By Hassan Conteh

On March 23rd 1923, a group of football enthusiasts from the Western Area formed the Sierra Leone Football League. They were, among several others;  Akita Cole, Cummings Doherty, Amadu T Taylor, E.S Beoku Betts, .S. Davies, Oladipo Thomas and Inspector V Warren.. Cummings Doherty who apparently became the first elected President of the Sierra Leone Football League (SLFL) also doubled as the League Secretary. He served for 12 years.  

The League registered 13 clubs and the most popular teams were; Young Tigers, Stretches, Moonlight, East End Games, South Scientists, Cline Town Rovers, etc. The clubs would have to battle for prestigious trophies (usually donated) like the Stevenson’s Cup, Barclay’s Cup, Eastern and the Western Shield. Three years later (March 1926), the Sierra Leone Amateur Football Association (SLAFA) was born.

The footballing atmosphere then, like today was characterised by adrenaline charged competitions between teams from the Freetown colony and the Protectorate with headquarters in Bo. Competitions were organised annually. The last match from those rather informal football competitions was won by a Colony team in 1955. The Protectorate team went down by 7 goals to 1.

Then came the Sierra Leone FA Cup, which is still being played across the country. The architect of this historic tournament was Amadu Dazie Wurie better known as A.D Wurie.

A number of other competitions were also played across the country, creating opportunities for other clubs to compete. The new entrants or fresh clubs were named after national heroes like Bai Bureh, Kai Londo, Mammy Yoko, Khakuma etc.

In the 1980’s, the standoffs between clubs spiralled out of control and this lead to a decisive government intervention and the  leadership vacuum created as a result these feuds in  the football fraternity gave cause for an emergency election that saw the election of one time firebrand politician, Hon Thaimu Bangura as President of SLAFA. As it happened, the feuds were partly fuelled by allegations that executive positions in the SLAFA were mostly occupied by members based in the Western Area.
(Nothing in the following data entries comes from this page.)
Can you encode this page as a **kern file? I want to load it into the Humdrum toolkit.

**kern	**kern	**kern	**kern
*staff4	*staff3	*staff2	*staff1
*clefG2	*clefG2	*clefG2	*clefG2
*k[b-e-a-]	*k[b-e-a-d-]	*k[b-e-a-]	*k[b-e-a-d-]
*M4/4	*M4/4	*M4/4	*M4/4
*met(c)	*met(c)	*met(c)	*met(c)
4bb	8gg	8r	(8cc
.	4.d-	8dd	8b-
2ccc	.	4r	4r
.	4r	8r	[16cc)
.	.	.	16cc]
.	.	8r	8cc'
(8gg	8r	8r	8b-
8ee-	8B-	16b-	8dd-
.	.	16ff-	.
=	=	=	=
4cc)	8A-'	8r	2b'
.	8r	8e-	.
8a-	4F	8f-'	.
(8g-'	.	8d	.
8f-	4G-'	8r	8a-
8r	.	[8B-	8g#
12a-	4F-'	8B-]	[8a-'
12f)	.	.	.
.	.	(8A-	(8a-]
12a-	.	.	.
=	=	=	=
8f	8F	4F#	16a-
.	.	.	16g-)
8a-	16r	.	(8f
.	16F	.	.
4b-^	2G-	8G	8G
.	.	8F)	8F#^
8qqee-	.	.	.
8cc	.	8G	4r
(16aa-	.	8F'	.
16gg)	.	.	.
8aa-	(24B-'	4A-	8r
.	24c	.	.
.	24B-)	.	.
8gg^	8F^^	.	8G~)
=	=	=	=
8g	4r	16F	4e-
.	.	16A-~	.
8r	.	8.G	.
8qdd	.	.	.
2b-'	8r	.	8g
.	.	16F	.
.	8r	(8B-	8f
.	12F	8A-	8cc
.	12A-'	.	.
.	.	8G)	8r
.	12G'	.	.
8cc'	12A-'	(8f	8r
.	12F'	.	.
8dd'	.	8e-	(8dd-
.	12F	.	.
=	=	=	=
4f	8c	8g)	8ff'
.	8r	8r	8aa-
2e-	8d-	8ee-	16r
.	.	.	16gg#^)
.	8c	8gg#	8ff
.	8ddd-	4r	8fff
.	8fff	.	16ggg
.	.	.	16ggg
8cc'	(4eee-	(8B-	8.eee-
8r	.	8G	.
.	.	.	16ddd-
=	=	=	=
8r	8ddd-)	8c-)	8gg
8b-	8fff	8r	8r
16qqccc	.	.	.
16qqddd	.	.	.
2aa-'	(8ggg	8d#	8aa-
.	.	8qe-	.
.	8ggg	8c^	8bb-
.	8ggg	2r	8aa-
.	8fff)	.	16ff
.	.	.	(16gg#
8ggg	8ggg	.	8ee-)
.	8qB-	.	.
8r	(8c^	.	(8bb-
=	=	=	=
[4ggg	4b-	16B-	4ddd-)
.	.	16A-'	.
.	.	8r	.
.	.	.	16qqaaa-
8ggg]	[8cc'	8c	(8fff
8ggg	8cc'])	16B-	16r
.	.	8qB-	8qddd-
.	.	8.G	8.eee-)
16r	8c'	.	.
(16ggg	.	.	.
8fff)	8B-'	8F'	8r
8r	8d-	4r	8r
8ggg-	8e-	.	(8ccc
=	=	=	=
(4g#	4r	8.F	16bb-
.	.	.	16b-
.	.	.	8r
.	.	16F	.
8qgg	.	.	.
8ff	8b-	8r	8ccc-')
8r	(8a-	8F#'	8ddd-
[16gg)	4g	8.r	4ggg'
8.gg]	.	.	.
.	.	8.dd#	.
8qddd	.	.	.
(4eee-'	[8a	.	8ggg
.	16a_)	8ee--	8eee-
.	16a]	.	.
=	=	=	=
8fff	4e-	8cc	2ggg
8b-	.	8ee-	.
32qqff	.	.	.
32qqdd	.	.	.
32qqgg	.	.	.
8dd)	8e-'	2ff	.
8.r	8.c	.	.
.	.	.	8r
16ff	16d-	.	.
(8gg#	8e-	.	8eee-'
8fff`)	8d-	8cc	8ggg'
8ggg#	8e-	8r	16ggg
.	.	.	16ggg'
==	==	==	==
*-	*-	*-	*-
The FA Cup which seemed to have found a sound footing also gave birth to the Under 14 and Division I leagues. These became a solid breeding ground for players who ended up representing the country in international tournaments. Other players found themselves in countries like Sweden, Azerbaijan, Finland and Norway – playing in smaller division leagues but earning relatively good cash.  Sierra Leone’s first international match was against the Republic of Guinea in 1951. In 1959, the National Team travelled to the Gold Coast (Ghana) for a match that ended 2-2. 

Junior Tumbo, Gbana Loko and young crop of stars like Samuel Ballay, Alpha Joh, Mohamed Kallon, Kewullay Conteh and others proudly positioned Sierra Leone on a global stage. Back then, Sierra Leone played neighboring Guinea and in that match several home-grown stars became exposed to the twilights of Football. That match, played in 1951, was believed to be the first international match Sierra Leone partook in. Later, in 1959, the country travelled and played Goal Coast (present day Ghana) and the match ended 2-2.

The Serra Leone Amateur Football Association ceased to exist in 1960 after it was become obvious that the country could now produce professional players with the capacity to play in the Leagues of Europe and elsewhere. The Sierra Leone Football Association (SLFA) came into existence. The same year, the football association was accredited by FIFA and the SLFA became the country’s football governing body till today.  

Around 1967, Sierra Leone had six (6) overseas trained coaches and seven (7) internationally recognized referees approved by FIFA. In 1964, a National Sports Council Act (NSC) was set up but it has recently been amended giving way to National Sports Authority (NSA).

Leone Stars…A Golden Era

Between 1993 and 1996, Sierra Leone’s national team, Leone Stars, won two enviable trophies – the 1993 Amilcar Cabral Zone 2 Tournament  hosted in Sierra Leone and the 1995 tournament hosted by  Mauritania.

Sierra Leone also qualified for the African Nations Cup twice, (1994 in Tunisia and 1996 in South Africa). The country was able to make striking progress   in the midst of repeated coups and an eleven year civil war.

Perennial Rifts of Doom

The perennial rifts within the football family have apparently prevented any real progress in the country’s football over the last two decades.  In August 2013 Sierra Leone had its first female football association president. The Isha Johansen tenure has been characterised by incessant power struggles among football administrators on one hand and the government’s on the other hand. There are many who believe Isha enjoys the backing of some big boys at FIFA.

The National Team was banned from participating in international competitions by FIFA over the charge that the Government of Sierra Leone had conducted itself in a manner that amounts to political interference. Consequently, the National Premier League also collapsed. It only came back in 2018 but has again disappeared after COVID 19 struck.